Domingo XII do Tempo Comum (C)
Solenidade do Nascimento de João Baptista

1ª Leitura - Do Livro de Isaías
Is 49,1-6


«Ouvi-me, habitantes das ilhas,
prestai atenção, povos de longe.
Quando ainda estava no ventre materno, o Senhor chamou-me,
quando ainda estava no seio da minha mãe,
pronunciou o meu nome.
Fez da minha palavra uma espada afiada,
escondeu-me na concha da sua mão.
Fez da minha mensagem uma seta penetrante,
guardou-me na sua aljava.
Disse-me: «Israel, tu és o meu servo,
em ti serei glorificado.»
Eu dizia a mim mesmo: «Em vão me cansei,
em vento e em nada gastei as minhas forças.»
Porém, o meu direito está nas mãos do Senhor,
e no meu Deus a minha recompensa.
E agora o Senhor declara-me
que me formou desde o ventre materno,
para ser o seu servo,
para lhe reconduzir Jacob,
e para lhe congregar Israel.
Assim me honrou o Senhor.
O meu Deus tornou-se a minha força.
Disse-me: «Não basta que sejas meu servo,
só para restaurares as tribos de Jacob,
e reunires os sobreviventes de Israel.
Vou fazer de ti luz das nações,
para que a minha salvação chegue até aos confins da terra.»

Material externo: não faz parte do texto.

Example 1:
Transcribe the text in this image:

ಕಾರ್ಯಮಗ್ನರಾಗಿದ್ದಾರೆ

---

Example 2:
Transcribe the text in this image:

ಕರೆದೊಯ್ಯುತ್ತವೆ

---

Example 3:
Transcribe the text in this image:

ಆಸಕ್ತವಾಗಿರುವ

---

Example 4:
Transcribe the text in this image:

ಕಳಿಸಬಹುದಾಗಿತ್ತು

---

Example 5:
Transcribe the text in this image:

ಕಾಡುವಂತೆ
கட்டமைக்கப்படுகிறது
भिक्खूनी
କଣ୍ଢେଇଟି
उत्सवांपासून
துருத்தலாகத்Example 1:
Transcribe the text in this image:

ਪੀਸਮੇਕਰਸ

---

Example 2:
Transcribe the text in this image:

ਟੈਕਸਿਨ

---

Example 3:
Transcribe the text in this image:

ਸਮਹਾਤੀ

2ª Leitura - Dos Actos dos Apóstolos
Act 13,22-26


Deus elevou David como rei, e a seu respeito deu este testemunho: ‘Encontrei David, filho de Jessé, homem segundo o meu coração, que fará todas as minhas vontades.’
Da sua descendência, segundo a sua promessa, Deus proporcionou a Israel um Salvador, que é Jesus. João preparou a sua vinda, anunciando um baptismo de penitência a todo o povo de Israel. Quase a terminar a sua carreira, João dizia: ‘Eu não sou quem julgais; mas vem, depois de mim, alguém cujas sandálias não sou digno de desatar.’ Irmãos, filhos da estirpe de Abraão, e os que de entre vós são tementes a Deus, a nós é que foi dirigida a palavra de salvação.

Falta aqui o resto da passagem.